In South Hebron, vision is obstructed in ways that are clearly visible.
“All That’s Left: A Diaspora Collective Against the Occupation” has been planning for weeks a show of support for Susiya, a village threatened with immanent demolition that has appeared more than once on this site. The idea was to converge on Susiya on Friday, June 12 for an overnight visit, learn about it and support it
by working on significant projects.
Some 70 young women and men participated, joined on Saturday by Israelis from activist organizations like Ta’ayush. Because of the demolition threat, Susiya has become a symbol of anti-occupation work and supporters of the boycott against Israeli products made in settlements. A few weeks ago Susiya hosted representatives of the European Union in the same tent where All That’s Left is meeting this week.
A road used by the village is badly damaged. Initially the young activists believed that they could bring construction materials and equipment and pave the road properly. More seasoned activists from the village and from Israel were able to help them better channel their energy and enthusiasm. It is important to face the reality of the situation and abandon the assumptions you bring with you, both about tangible matters like building roads and intangible matters like how to help.
A group of them are indeed working on the road. While the several truckloads of materials necessary to do the job would never make it past the checkpoint, filling holes in a road is itself a good idea for a group of twenty-somethings. This work accommodates any speed, any level of skill and any size group, by itself or with any number of other activists. The cheerful but serious sounds of their discussions give the occasion the feeling of an oppositional answer to Taglit-Birthright, free ten-day trips whose aim is to encourage young Jews to identify with Israel and later to marry other Jews. By the following week it is Ramadan, and road work is something activists can do without supervision or help. So, for a few more weeks, Ta’ayush volunteers will continue working on the road.
Here, where it is forbidden to bring in materials or machinery, it can take an infinite amount of time to quarry rocks and fill holes first with large rocks, then smaller,
and collect dirt to cover the rocks.
Feet and vehicles finish the task.
Not that there is really any danger of finishing.
Some of worst parts of the the road are too near a settlement even to think about working there.
So while it is certainly helpful to fill some holes and smooth out some of the deep pits in the road, the road work is really a sign – like one that members of All That’s Left are painting back in the village.
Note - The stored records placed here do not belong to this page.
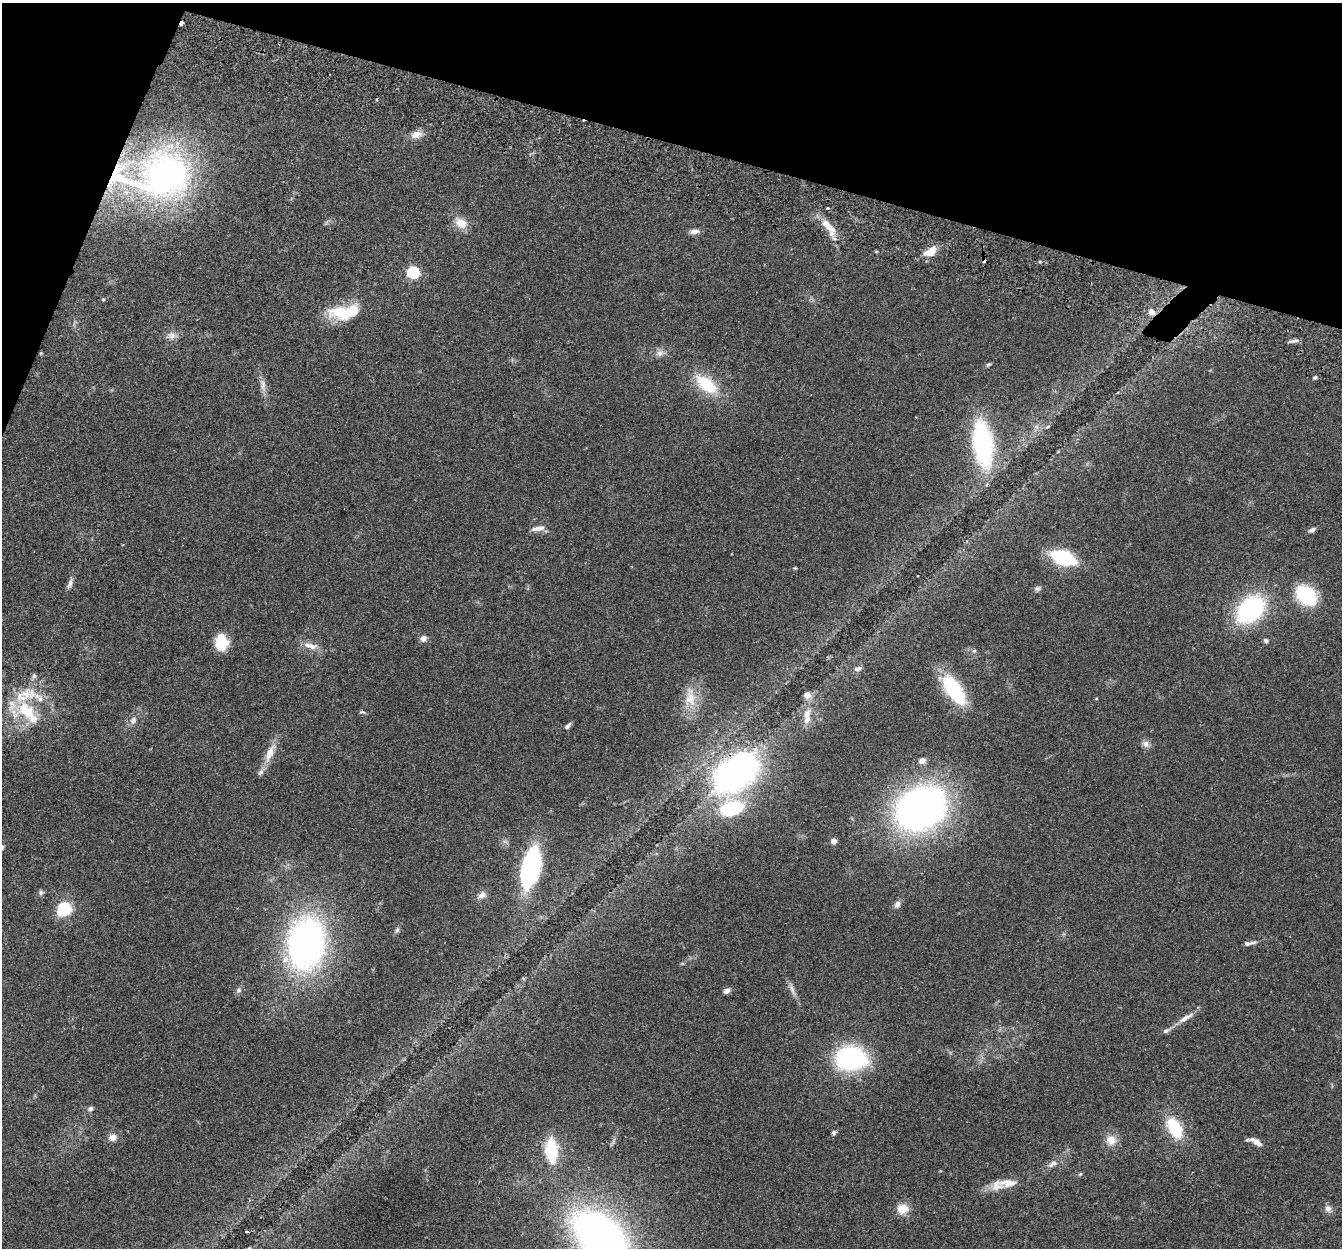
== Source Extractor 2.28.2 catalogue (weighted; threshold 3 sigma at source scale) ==
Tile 2 of 4 x 4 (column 2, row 1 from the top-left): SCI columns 1364-2703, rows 3928-5173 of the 5411 x 5490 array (HDU 1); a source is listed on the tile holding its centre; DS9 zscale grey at full resolution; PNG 1344 x 1250 px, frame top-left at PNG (2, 3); no overlay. Shown black and unused: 14% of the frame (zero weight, under 2 of 3 exposures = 3% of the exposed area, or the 3 px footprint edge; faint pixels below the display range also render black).
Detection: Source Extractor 2.28.2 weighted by HDU 2 'WHT'; one run over the whole footprint, this tile lists its part. Background 0.0645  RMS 0.0082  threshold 0.0369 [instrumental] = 3 sigma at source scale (4.5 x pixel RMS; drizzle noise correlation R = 1.50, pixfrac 1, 0.05/0.05 arcsec/px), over >= 5 px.
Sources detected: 98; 1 inside a brighter object's white glare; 3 cosmic-ray / hot-pixel residue — not listed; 11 inside a brighter listed object's ellipse — not listed separately; the other 83 listed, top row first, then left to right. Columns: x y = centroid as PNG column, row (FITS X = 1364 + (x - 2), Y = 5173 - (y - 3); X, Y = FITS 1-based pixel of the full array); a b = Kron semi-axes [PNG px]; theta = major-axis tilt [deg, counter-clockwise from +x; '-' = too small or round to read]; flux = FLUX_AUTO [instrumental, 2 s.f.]
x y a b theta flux
182 23 4 3 - 5.3
416 134 16 9 14 7.2
167 175 51 48 -11 310
461 223 18 13 -33 11
826 225 21 10 -49 12
694 231 12 7 8 4.4
930 252 16 9 29 12
413 272 6 5 - 120
103 299 5 4 - 1
1151 312 5 5 - 7.9
341 313 30 16 -5 33
74 323 11 4 51 1.9
172 336 16 10 9 5.6
1293 341 17 3 8 2.5
41 353 4 3 - 0.74
660 353 14 9 9 5.1
988 364 7 4 30 1.6
1315 377 6 4 54 1.4
706 384 32 16 -38 34
263 385 21 7 -81 6
1036 427 8 6 -45 2.7
1047 427 6 4 19 1.4
983 444 38 16 -82 140
538 528 18 6 9 6
1312 530 8 5 25 2.9
1063 558 20 10 -20 75
795 568 5 4 - 0.85
70 583 13 6 69 3.6
1037 588 9 7 19 2.2
1306 595 18 14 -44 66
1250 609 30 21 43 100
423 638 9 8 - 3.8
1266 640 7 5 -20 1.8
221 642 15 12 88 25
311 646 23 8 -12 7.9
974 651 7 5 22 1.6
858 669 10 6 17 3
954 690 35 15 -53 60
25 695 40 20 26 35
807 695 10 9 - 4.8
690 697 33 17 90 21
1096 699 5 3 - 0.68
362 712 8 5 -1 1.4
33 719 12 11 - 9.2
133 720 12 8 58 4.4
807 720 23 9 77 9.2
567 726 8 5 44 2.7
1146 744 11 8 -31 4.1
270 753 29 9 65 12
922 761 9 8 - 4.1
735 772 38 24 39 330
732 808 20 12 16 67
921 808 38 30 29 450
834 841 5 5 - 5.3
531 868 31 14 78 140
41 892 7 7 - 2
482 895 13 8 35 4.8
897 904 10 7 66 3.4
64 909 14 12 40 30
397 930 9 5 69 1.8
1247 943 17 5 5 3.3
306 944 44 31 79 320
682 963 6 4 0 0.92
792 989 23 6 -68 5
238 990 9 8 - 2.5
727 991 8 6 35 3.5
1185 1018 25 7 30 7.4
850 1058 25 18 -2 140
90 1109 7 6 - 2.4
1175 1128 22 12 -62 39
834 1132 6 5 - 1.7
113 1137 9 8 - 5.6
1111 1140 15 13 -42 9.5
1256 1141 15 6 -30 6.5
551 1150 27 13 -86 40
1052 1164 16 7 29 5.2
1080 1174 6 5 - 1.1
1008 1183 27 12 2 12
903 1209 12 10 3 12
1328 1209 10 9 - 4
246 1232 3 3 - 2.4
600 1235 48 29 -38 450
249 1248 6 4 1 1.2
Overlapping masked pixels (flux is a lower limit): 5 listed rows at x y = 182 23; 167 175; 826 225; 1151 312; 735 772
Isophote crosses this tile's border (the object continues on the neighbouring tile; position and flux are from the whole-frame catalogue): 2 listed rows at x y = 600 1235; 249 1248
The work is a more beautiful sign, certainly. After all, quarrying can be photogenic. For all appearances this is a group of Halutzim, Zionist pioneers, clearing the land.
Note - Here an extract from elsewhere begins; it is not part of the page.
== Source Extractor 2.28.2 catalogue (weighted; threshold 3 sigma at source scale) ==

Halutzim and even Birthright trips are frequent themes in All That’s Left’s website, Facebook page, and blog where members post photographs of themselves at work, contribute accounts of their experiences as young activists and perhaps recruit more members.
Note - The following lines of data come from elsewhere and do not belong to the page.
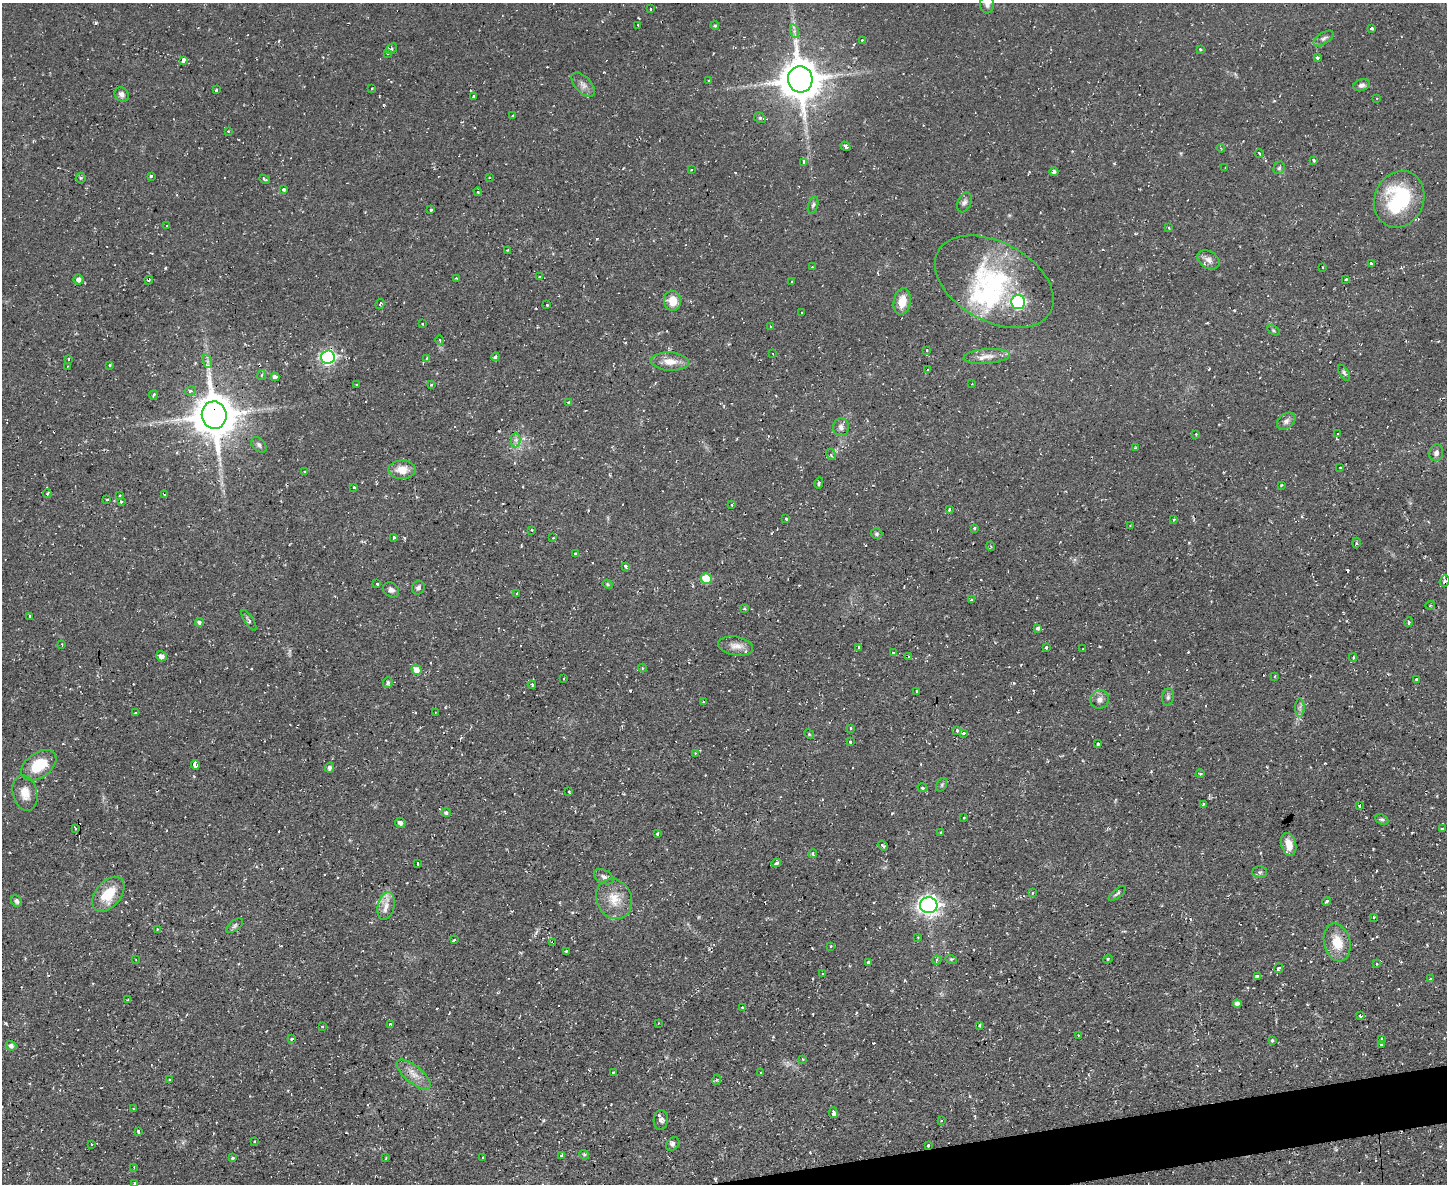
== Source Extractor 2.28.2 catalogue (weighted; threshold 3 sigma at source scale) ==
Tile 5 of 3 x 4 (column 2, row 2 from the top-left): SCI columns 1575-3019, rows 2366-3547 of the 4703 x 4729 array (HDU 1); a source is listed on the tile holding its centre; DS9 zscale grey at full resolution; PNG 1449 x 1186 px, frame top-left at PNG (2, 3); each listed source drawn as its Kron ellipse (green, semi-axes under 4 px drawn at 4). Shown black and unused: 2% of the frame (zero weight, under 2 of 3 exposures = <1% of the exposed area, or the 3 px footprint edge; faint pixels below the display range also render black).
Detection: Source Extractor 2.28.2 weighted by HDU 2 'WHT'; one run over the whole footprint, this tile lists its part. Background 0.0596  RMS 0.0061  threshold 0.0276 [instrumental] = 3 sigma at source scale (4.5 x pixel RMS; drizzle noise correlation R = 1.50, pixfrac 1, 0.05/0.05 arcsec/px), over >= 5 px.
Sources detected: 285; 1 inside a brighter object's white glare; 25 cosmic-ray / hot-pixel residue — neither listed nor drawn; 2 inside a brighter listed object's ellipse — not listed separately; the other 257 listed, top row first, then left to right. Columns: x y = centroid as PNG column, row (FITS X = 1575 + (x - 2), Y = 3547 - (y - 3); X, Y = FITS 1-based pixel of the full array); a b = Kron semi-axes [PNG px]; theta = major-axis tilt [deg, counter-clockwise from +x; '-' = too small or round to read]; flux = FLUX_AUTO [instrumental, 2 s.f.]
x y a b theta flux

Activists young and old need an imaginative vision of our work. Our visions differ one from another, but all have in common that they help us to avoid looking at the road and the insurmountable task of fixing it. When I ask fellow volunteers where this road leads, one person answers: the road leads to hope. No, answers another, the road leads to despair.
The road leads to Yatta, the nearest city. It is one of two roads that the inhabitants of Susiya can take to reach the city with their goods and shopping baskets. The goal is to help them get there.
The goal is also to keep them away from Yatta. The demolition order against Susiya is contested, but in May a judge on the Supreme Court refused to stay the demolition in advance of the hearing in August. Many in the government, the nearby settlement, and the Civil Administration are set on demolishing the houses and forcing the residents of Susiya to move. They hope to send them to Yatta, whose inhabitants already have to deal with overcrowding, serious problems in infrastructure and in the areas of education, employment and healthcare, as well as lack of access to their land and their crops. To add 340 residents of Susiya to this mix is unlikely to improve conditions.
Surely when local Palestinians see us working on the road, they look past the activists and see their threatened homes, in Bi’r al-‘Id, perched below the road in “Firing Zone 918” or beyond, in Susiya.
Surely the settlers also see, although to avoid their notice is important to the activists. If they do happen by, however, or look from their windows, settlers may see a slight delay in their plans to expand the settlements. They may see well-meaning do-gooders who do not understand the complexity of the situation. Some of them may see traitors and foreign agitators. Thankfully, no settlers come to disturb us today.
Some watchers have power, but while we can see them, we do not know what they see. We know only that they have not yet carried out the demolition orders.
Filling holes in a road, then, is a detour, though a necessary one, immediate help for people where long range help remains out of reach. It is also a medium, like photography, through which the occupation and its injustices are made visible. Photography itself offers another layer through which such actions are filtered. It can help turn the tiny village of Susya into a microcosm of the occupation, hopefully for dissemination by news and social media.
When volunteers stop to watch themselves filling holes in the road, they see hope or despair or more likely they see both.